Undecidability of Equivalence for RE Languages

This file proves that equivalence cannot be decided for recursively enumerable (RE) languages. More precisely, there is no computable predicate that decides whether two codes compute the same partial function.

The proof proceeds in two steps:

1. Fixed-reference undecidability (RE_equivalence_undecidable_fixed): By Rice's theorem, the predicate "does code c compute the same function as Code.zero?" is not computable. The property {f | f = Code.zero.eval} is non-trivial because pure 0 satisfies it while fun _ ↦ Part.none does not.

2. General equivalence undecidability (RE_equivalence_undecidable): If the binary equivalence predicate on Code × Code were computable, we could fix one argument to Code.zero and obtain a computable unary predicate, contradicting step 1.

Main results

• RE_equivalence_undecidable_fixed — comparing against a fixed code is undecidable.
• RE_equivalence_undecidable — equivalence of two codes is undecidable.

theorem RE_equivalence_undecidable_fixed : ¬ComputablePred fun (c : Nat.Partrec.Code) => c.eval = Nat.Partrec.Code.zero.eval

Comparing any code against a fixed code (Code.zero) is undecidable.

This is an instance of Rice's theorem: the semantic property {f | f = Code.zero.eval} is non-trivial.

theorem RE_equivalence_undecidable : ¬ComputablePred fun (p : Nat.Partrec.Code × Nat.Partrec.Code) => p.1.eval = p.2.eval

Equivalence is undecidable for RE languages.

There is no algorithm that, given two codes c₁ and c₂ for partial-recursive functions, decides whether c₁ and c₂ compute the same function.

Proof.

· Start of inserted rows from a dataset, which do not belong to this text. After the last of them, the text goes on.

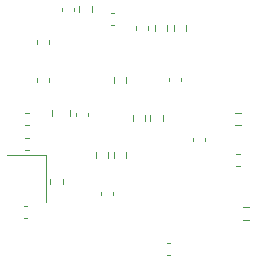
<source format=gbr>
%TF.GenerationSoftware,KiCad,Pcbnew,(6.0.0)*%
%TF.CreationDate,2022-05-23T22:47:49+07:00*%
%TF.ProjectId,MINI-FC,4d494e49-2d46-4432-9e6b-696361645f70,rev?*%
%TF.SameCoordinates,Original*%
%TF.FileFunction,Legend,Bot*%
%TF.FilePolarity,Positive*%
%FSLAX46Y46*%
G04 Gerber Fmt 4.6, Leading zero omitted, Abs format (unit mm)*
G04 Created by KiCad (PCBNEW (6.0.0)) date 2022-05-23 22:47:49*
%MOMM*%
%LPD*%
G01*
G04 APERTURE LIST*
%ADD10C,0.120000*%
G04 APERTURE END LIST*
D10*
%TO.C,C13*%
X107490000Y-72559420D02*
X107490000Y-72840580D01*
X108510000Y-72559420D02*
X108510000Y-72840580D01*
%TO.C,R3*%
X108602500Y-81537258D02*
X108602500Y-81062742D01*
X109647500Y-81537258D02*
X109647500Y-81062742D01*
%TO.C,R7*%
X124237742Y-76522500D02*
X124712258Y-76522500D01*
X124237742Y-75477500D02*
X124712258Y-75477500D01*
%TO.C,R9*%
X112477500Y-79262258D02*
X112477500Y-78787742D01*
X113522500Y-79262258D02*
X113522500Y-78787742D01*
%TO.C,C1*%
X110235000Y-75761252D02*
X110235000Y-75238748D01*
X108765000Y-75761252D02*
X108765000Y-75238748D01*
%TO.C,R12*%
X117477500Y-68037742D02*
X117477500Y-68512258D01*
X118522500Y-68037742D02*
X118522500Y-68512258D01*
%TO.C,R10*%
X115022500Y-79262258D02*
X115022500Y-78787742D01*
X113977500Y-79262258D02*
X113977500Y-78787742D01*
%TO.C,Y1*%
X108225000Y-79000000D02*
X108225000Y-83000000D01*
X104925000Y-79000000D02*
X108225000Y-79000000D01*
%TO.C,R14*%
X116622500Y-75687742D02*
X116622500Y-76162258D01*
X115577500Y-75687742D02*
X115577500Y-76162258D01*
%TO.C,C7*%
X106765580Y-77590000D02*
X106484420Y-77590000D01*
X106765580Y-78610000D02*
X106484420Y-78610000D01*
%TO.C,R11*%
X112122500Y-66937258D02*
X112122500Y-66462742D01*
X111077500Y-66937258D02*
X111077500Y-66462742D01*
%TO.C,C4*%
X120690000Y-77559420D02*
X120690000Y-77840580D01*
X121710000Y-77559420D02*
X121710000Y-77840580D01*
%TO.C,C2*%
X111810000Y-75765580D02*
X111810000Y-75484420D01*
X110790000Y-75765580D02*
X110790000Y-75484420D01*
%TO.C,R2*%
X115022500Y-72437742D02*
X115022500Y-72912258D01*
X113977500Y-72437742D02*
X113977500Y-72912258D01*
%TO.C,C3*%
X106765580Y-76510000D02*
X106484420Y-76510000D01*
X106765580Y-75490000D02*
X106484420Y-75490000D01*
%TO.C,C12*%
X124359420Y-78990000D02*
X124640580Y-78990000D01*
X124359420Y-80010000D02*
X124640580Y-80010000D01*
%TO.C,R8*%
X124962742Y-83477500D02*
X125437258Y-83477500D01*
X124962742Y-84522500D02*
X125437258Y-84522500D01*
%TO.C,C11*%
X110610000Y-66559420D02*
X110610000Y-66840580D01*
X109590000Y-66559420D02*
X109590000Y-66840580D01*
%TO.C,C5*%
X118740580Y-86490000D02*
X118459420Y-86490000D01*
X118740580Y-87510000D02*
X118459420Y-87510000D01*
%TO.C,C15*%
X119710000Y-72484420D02*
X119710000Y-72765580D01*
X118690000Y-72484420D02*
X118690000Y-72765580D01*
%TO.C,C14*%
X116910000Y-68134420D02*
X116910000Y-68415580D01*
X115890000Y-68134420D02*
X115890000Y-68415580D01*
%TO.C,R13*%
X120122500Y-68512258D02*
X120122500Y-68037742D01*
X119077500Y-68512258D02*
X119077500Y-68037742D01*
%TO.C,R15*%
X118122500Y-76162258D02*
X118122500Y-75687742D01*
X117077500Y-76162258D02*
X117077500Y-75687742D01*
%TO.C,C8*%
X106384420Y-84410000D02*
X106665580Y-84410000D01*
X106384420Y-83390000D02*
X106665580Y-83390000D01*
%TO.C,C6*%
X112890000Y-82465580D02*
X112890000Y-82184420D01*
X113910000Y-82465580D02*
X113910000Y-82184420D01*
%TO.C,C10*%
X108510000Y-69615580D02*
X108510000Y-69334420D01*
X107490000Y-69615580D02*
X107490000Y-69334420D01*
%TO.C,C9*%
X114015580Y-68010000D02*
X113734420Y-68010000D01*
X114015580Y-66990000D02*
X113734420Y-66990000D01*
%TD*%
M02*

</source>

If such an algorithm existed, fixing the second argument to Code.zero would yield a computable predicate deciding c.eval = Code.zero.eval, contradicting RE_equivalence_undecidable_fixed.

theorem recursivelyEnumerable_computableEquivalence_undecidable {RE : Set (Language (ℕ × ℕ))} : ¬ComputableEquivalence RE partrecCodeGraphLanguageOf

Equivalence for RE codes is not uniformly computable.